In a report published on Wednesday, the Russian central bank defended their tight monetary policies, saying that high rates contributed to a slower lending pace and signs of deflation. However, they cited low oil prices for a major risk to the Russian economy.

The central bank has been battling high inflation for months, and has resisted the growing pressures to lower borrowing costs. At the same time, critical companies have cut back on their investment plans, while government officials are complaining about a slowing economy.

On Monday, Economy Minister Maxim Reshetnikov said that the cooling economy faced "hypothermia", and urged the Central Bank to consider the slowing inflation when they next meet to set interest rates in June.

In a review of financial stability, the bank said that "tight monetary policies are a temporary factor and necessary for a sustained reduction in inflation." It has kept its key interest rates at 21% since last October.

The central bank sought to cool the overheating caused by the military spending boom in the past two years with higher rates. The growth of Russia's domestic product slowed from 4.5% to 1.4% during the first quarter.
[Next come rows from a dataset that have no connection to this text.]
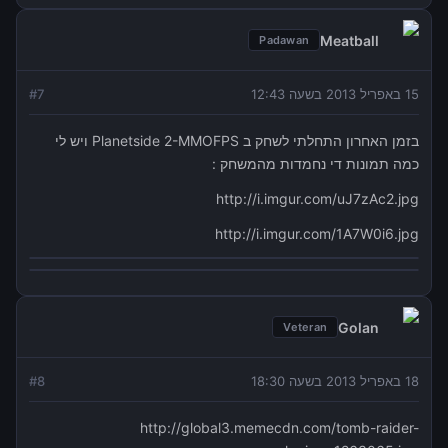
Meatball
Padawan
15 באפריל 2013 בשעה 12:43
7
#
בזמן האחרון התחלתי לשחק ב Planetside 2-MMOFPS ויש לי
כמה תמונות די נחמדות מהמשחק :
http://i.imgur.com/uJ7zAc2.jpg
http://i.imgur.com/1A7W0i6.jpg
Golan
Veteran
18 באפריל 2013 בשעה 18:30
8
#
http://global3.memecdn.com/tomb-raider-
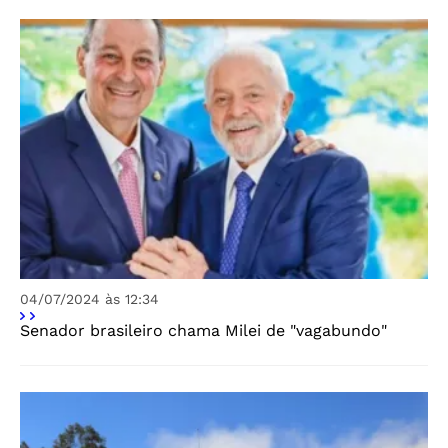
04/07/2024 às 12:34
Senador brasileiro chama Milei de "vagabundo"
The bank stated that external conditions are still difficult. It cited risks such as global market volatility and trade wars, along with the possibility of increased sanctions towards Moscow.

The bank warned that further drops in the prices of Russia's export products, notably oil, could be a "key" risk for Russia. Price drops can affect exporting companies' revenue and, therefore, the budget.

The bank stated that the overall risk to financial stability is limited because of Russia's low level of debt and its reserves, which were accumulated over years with high oil prices.

The bank stated that the increased credit restructuring of large and medium-sized Russian firms at the end March was only a temporary phenomenon, expressing its confidence that most companies are resilient to interest rate risks.

The bank stated that banks should still conduct regular stress testing to ensure the stability of corporate loan portfolios.